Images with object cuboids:
= = = = =

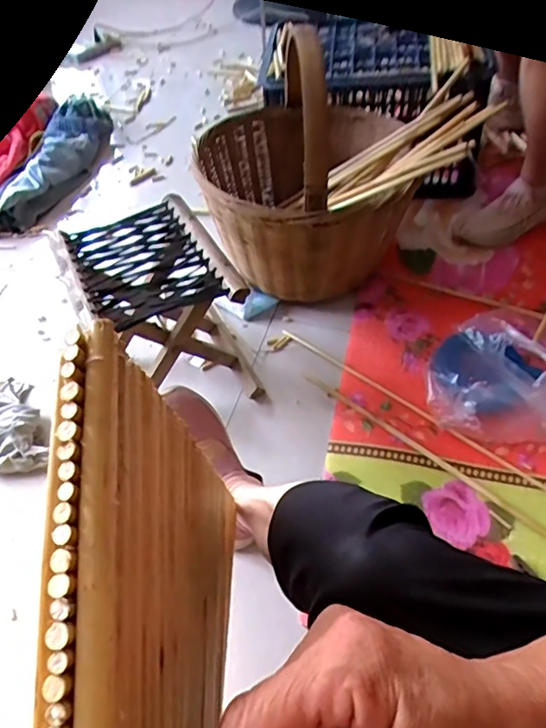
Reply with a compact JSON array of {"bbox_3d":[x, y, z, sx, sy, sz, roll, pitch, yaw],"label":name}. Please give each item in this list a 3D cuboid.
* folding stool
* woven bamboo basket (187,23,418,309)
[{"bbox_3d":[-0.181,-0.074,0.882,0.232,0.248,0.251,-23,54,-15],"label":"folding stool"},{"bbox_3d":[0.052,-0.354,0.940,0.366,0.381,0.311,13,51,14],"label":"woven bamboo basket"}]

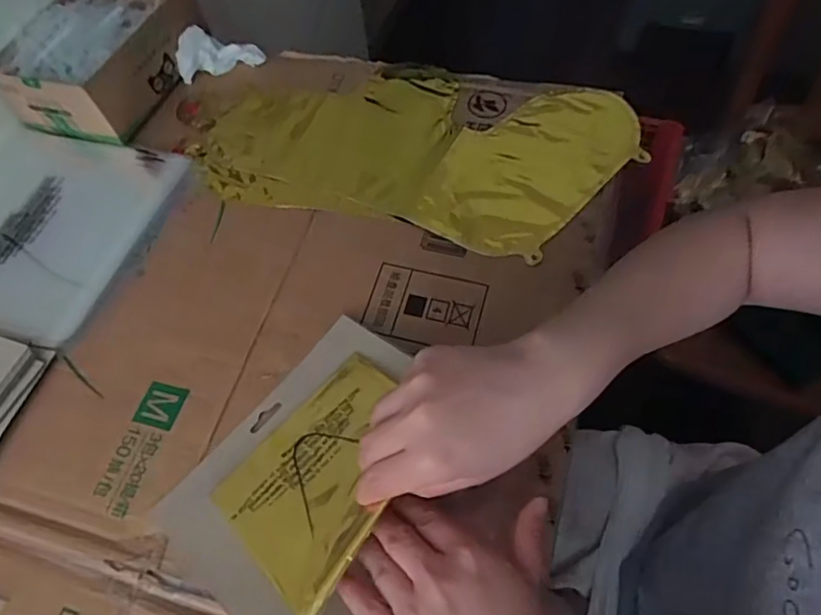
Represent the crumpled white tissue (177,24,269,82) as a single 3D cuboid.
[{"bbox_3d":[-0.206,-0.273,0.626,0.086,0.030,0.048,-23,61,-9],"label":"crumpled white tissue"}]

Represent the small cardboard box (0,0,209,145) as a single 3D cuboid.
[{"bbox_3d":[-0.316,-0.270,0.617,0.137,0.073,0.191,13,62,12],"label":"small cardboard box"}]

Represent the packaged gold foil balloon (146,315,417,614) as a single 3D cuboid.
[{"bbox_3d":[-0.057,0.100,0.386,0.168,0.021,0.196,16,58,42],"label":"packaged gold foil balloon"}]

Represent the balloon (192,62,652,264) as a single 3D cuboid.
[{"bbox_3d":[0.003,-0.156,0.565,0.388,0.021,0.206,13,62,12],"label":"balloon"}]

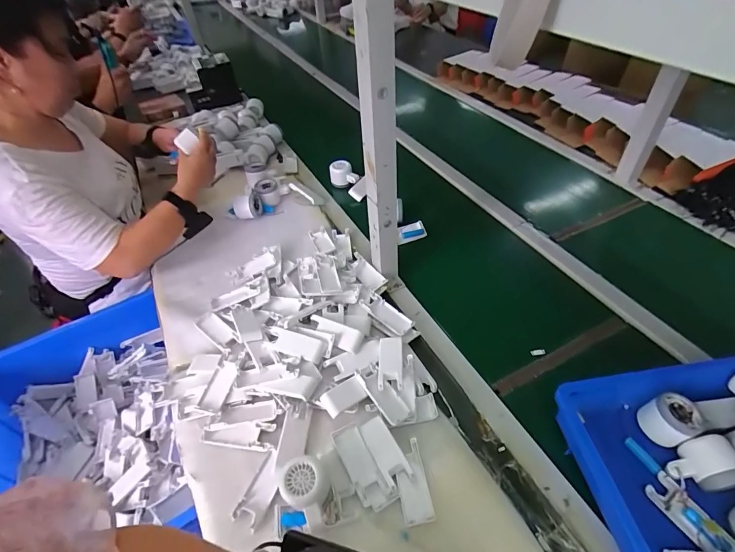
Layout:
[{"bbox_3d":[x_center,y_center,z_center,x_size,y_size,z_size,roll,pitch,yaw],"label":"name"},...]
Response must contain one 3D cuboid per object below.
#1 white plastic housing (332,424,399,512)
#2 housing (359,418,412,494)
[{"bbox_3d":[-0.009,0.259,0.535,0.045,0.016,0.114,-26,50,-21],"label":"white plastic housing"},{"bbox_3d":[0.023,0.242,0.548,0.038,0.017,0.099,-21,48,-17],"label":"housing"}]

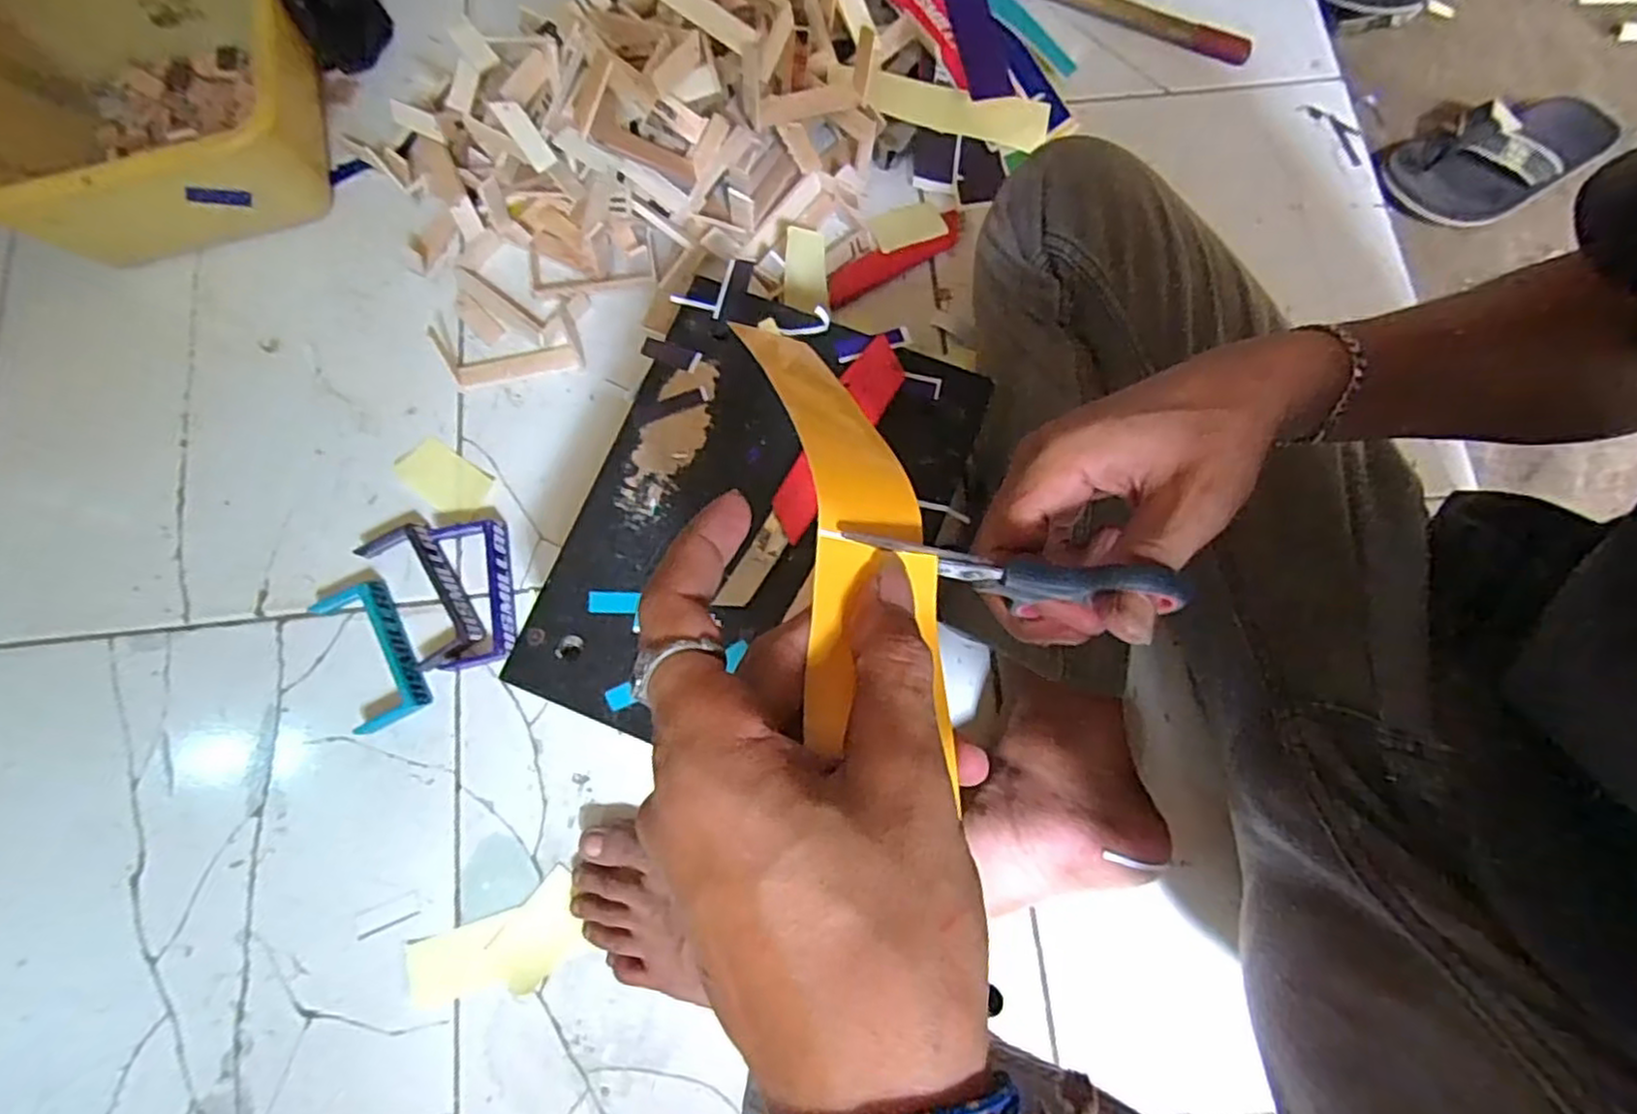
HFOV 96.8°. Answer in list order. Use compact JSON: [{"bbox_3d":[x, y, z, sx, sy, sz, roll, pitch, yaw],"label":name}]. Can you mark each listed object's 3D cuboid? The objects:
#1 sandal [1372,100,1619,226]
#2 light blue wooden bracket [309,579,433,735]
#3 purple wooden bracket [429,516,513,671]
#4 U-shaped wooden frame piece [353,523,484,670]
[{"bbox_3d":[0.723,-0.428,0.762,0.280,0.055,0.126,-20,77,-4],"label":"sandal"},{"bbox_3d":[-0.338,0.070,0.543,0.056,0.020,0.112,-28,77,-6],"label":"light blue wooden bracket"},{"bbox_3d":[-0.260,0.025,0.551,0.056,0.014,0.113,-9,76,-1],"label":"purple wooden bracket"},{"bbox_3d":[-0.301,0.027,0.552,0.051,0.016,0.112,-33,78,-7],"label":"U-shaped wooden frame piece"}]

= = = = =

Set down exactly, and only, the lines from the one containing "Represent the balloon" through the last line of the entries. Pictures do not belong in the copy.

Represent the balloon (192,62,652,264) as a single 3D cuboid.
[{"bbox_3d":[0.003,-0.156,0.565,0.388,0.021,0.206,13,62,12],"label":"balloon"}]

Layout:
[{"bbox_3d":[x_center,y_center,z_center,x_size,y_size,z_size,roll,pitch,yaw],"label":"name"},...]
Response must contain one 3D cuboid per object below.
#1 white plastic housing (332,424,399,512)
#2 housing (359,418,412,494)
[{"bbox_3d":[-0.009,0.259,0.535,0.045,0.016,0.114,-26,50,-21],"label":"white plastic housing"},{"bbox_3d":[0.023,0.242,0.548,0.038,0.017,0.099,-21,48,-17],"label":"housing"}]

HFOV 96.8°. Answer in list order. Use compact JSON: [{"bbox_3d":[x, y, z, sx, sy, sz, roll, pitch, yaw],"label":name}]. Can you mark each listed object's 3D cuboid? The objects:
#1 sandal [1372,100,1619,226]
#2 light blue wooden bracket [309,579,433,735]
#3 purple wooden bracket [429,516,513,671]
#4 U-shaped wooden frame piece [353,523,484,670]
[{"bbox_3d":[0.723,-0.428,0.762,0.280,0.055,0.126,-20,77,-4],"label":"sandal"},{"bbox_3d":[-0.338,0.070,0.543,0.056,0.020,0.112,-28,77,-6],"label":"light blue wooden bracket"},{"bbox_3d":[-0.260,0.025,0.551,0.056,0.014,0.113,-9,76,-1],"label":"purple wooden bracket"},{"bbox_3d":[-0.301,0.027,0.552,0.051,0.016,0.112,-33,78,-7],"label":"U-shaped wooden frame piece"}]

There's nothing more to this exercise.